His chainse was linen, worn thin with time, and hugging his chest like a lover’s touch. When he turned, the outlines of some dreadful beating shone clearly though the thin material.
The serving boys gasped, and Valeska clicked her tongue in disgust. “Get on with you, you pudding-heads.” The lads scurried around the edge of the screen, and she grumbled, “You would think they’d
never seen a scar before.” She confided to Juliana, “Although those whippings would have killed him without my herbs.”
Raymond met Juliana’s gaze with an ironic smile, and lifted the chainse away. The scars were dreadful; deep, ridged with white, and flecked with red. She saw now a scar circled his throat, and Felix’s story returned to haunt her.
Could it be the mark of an iron collar? A protest rose in her. Could someone—an infidel—actually have chained this magnificent man?
She shivered, and he said, “Your eyes are as big as a sleepy child’s. Snuggle down in the blankets. I’ll join you after my bath.”
Weariness and shock exaggerated her surprise. “Your bath?”
He nodded toward the tub of snow. “There’s my bath.”
“There’s your bath,” she repeated stupidly as he rubbed his chest. She couldn’t take her eyes off the long slow strokes of his hand, and her own hand tingled as if she massaged the crinkled hairs.
Assured of her attention, he stripped down till he stood in nothing but his goosebumps. She didn’t want to stare, but her eyes couldn’t turn away from the body of her Raymond. All of him was brown, a legacy of his southern ancestors. All of him was big, a legacy of the Viking raiders who’d settled in Normandy. All of him was muscled, a legacy of his knightly training.

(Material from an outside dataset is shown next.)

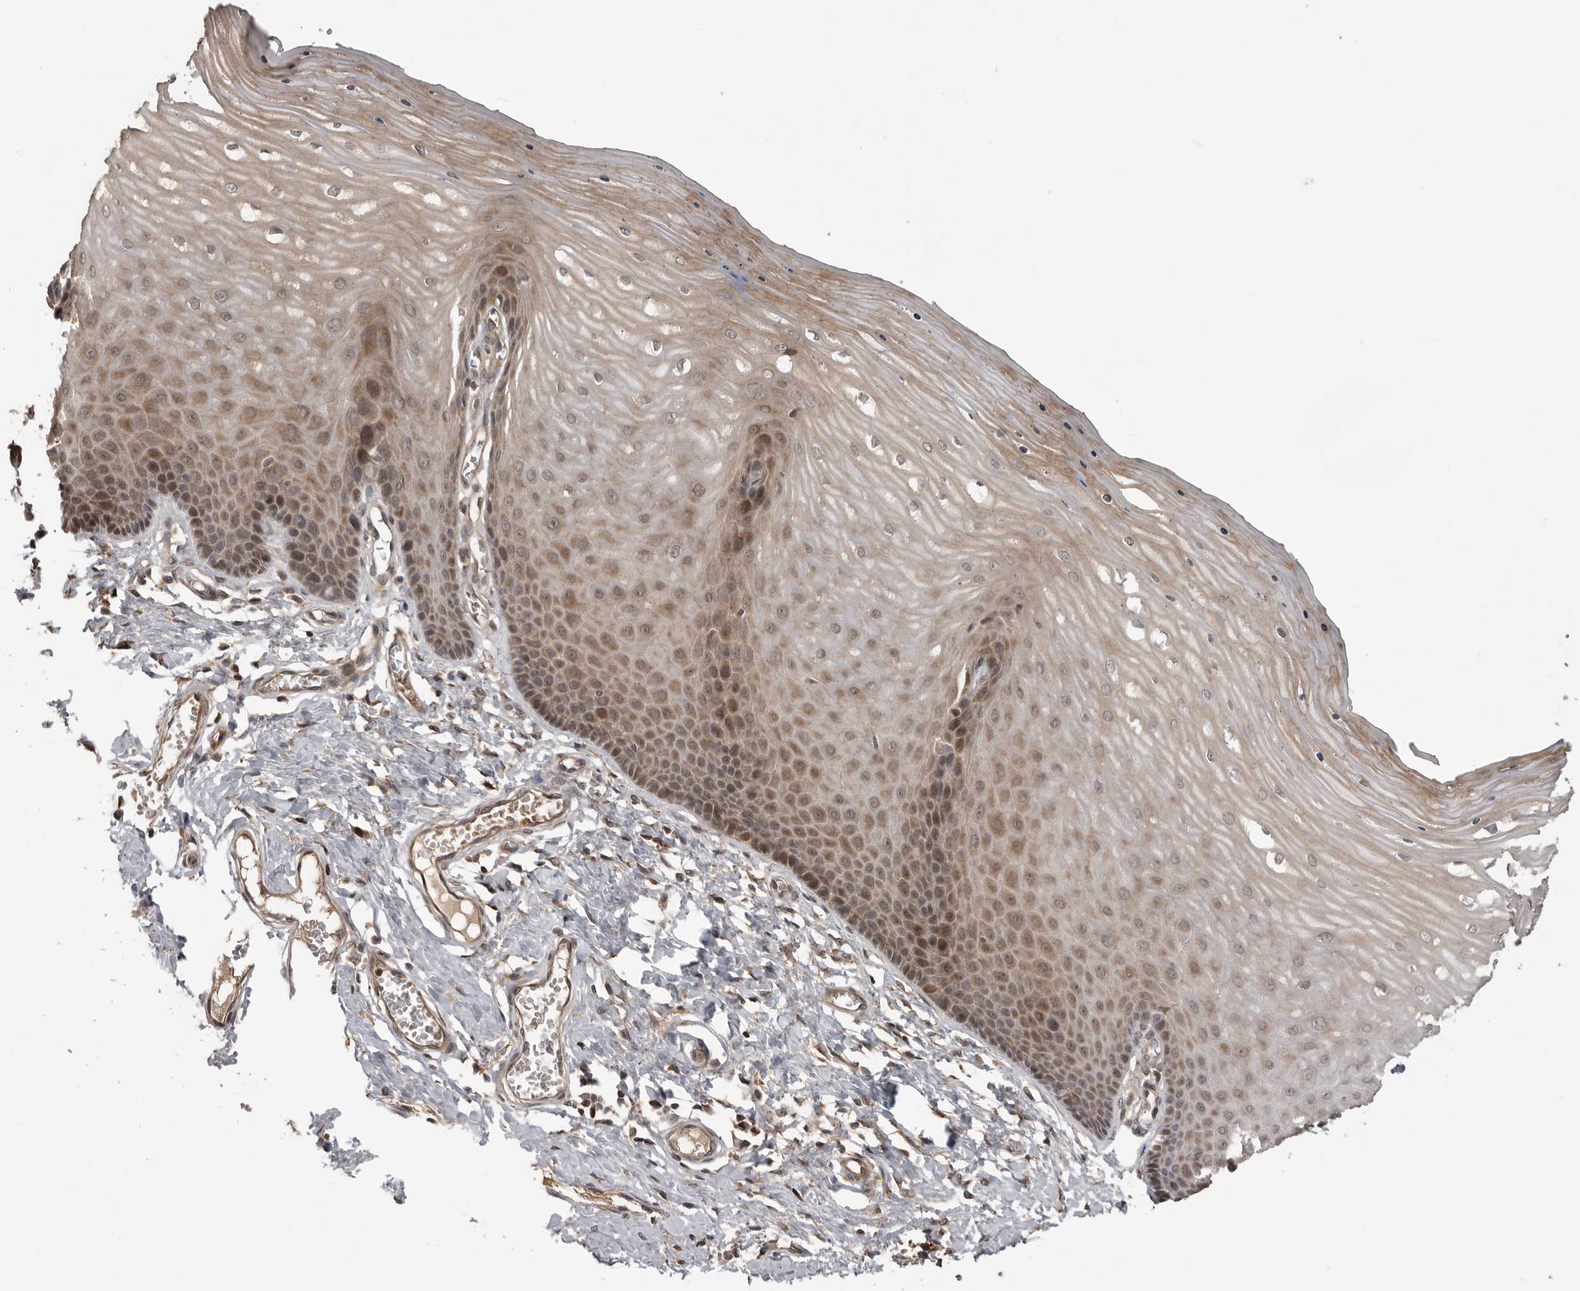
{"staining": {"intensity": "weak", "quantity": "<25%", "location": "cytoplasmic/membranous"}, "tissue": "cervix", "cell_type": "Glandular cells", "image_type": "normal", "snomed": [{"axis": "morphology", "description": "Normal tissue, NOS"}, {"axis": "topography", "description": "Cervix"}], "caption": "Immunohistochemistry (IHC) micrograph of unremarkable cervix: human cervix stained with DAB shows no significant protein positivity in glandular cells.", "gene": "AKAP7", "patient": {"sex": "female", "age": 55}}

She glanced with quick embarrassment at Valeska, but Valeska had whisked away.
“I wouldn’t do this tonight, but” —he plunged headfirst into the tub and scrubbed snow into his hair— “my parents make me feel dirty. I have dreamed of snow,
white, pure, and cold, melting on me, cleansing me.”
“I can understand that.” She challenged him with the memory. “I felt used last night when the master castle-builder arrived.”
“I have the cure.” He started toward her with a handful of snow. “Would you wish to join me?”
“Nay!” she shrieked. “I’m not mad.”
Halting an arm’s length away, he grinned. “Do you forgive me for my grievous deception?”
He stood, so proud and unbowed, after shielding Juliana from his parents. What was her injured pride when those dreadful people sought, through any means, the hurt and humiliation of their own son, their heir?
In her hesitation, he lunged toward her; she hastily said, “I forgive you.”
Packing the snow a little tighter in his fists, he teased her. “Goodness delights to forgive.”
“I delight,” she assured him.
“You are too good,” he said mockingly.
“I know.”
He lifted the snow threateningly, and she recoiled. With a laugh, he plastered it over his shoulders.
She shuddered violently as he wiped handfuls of the white stuff along his ribs and hips. Sliding fully clothed under the blankets, she closed her eyes against the sight of him, but contrary to her behest they popped open. Her gaze examined him and lingered. How thin her young husband had been! How easy to disdain masculine contact when temptation had never been offered! Wanting to distract herself before she lost all her pride, she asked, “Did you scold him about hurting Eleanor’s pride?”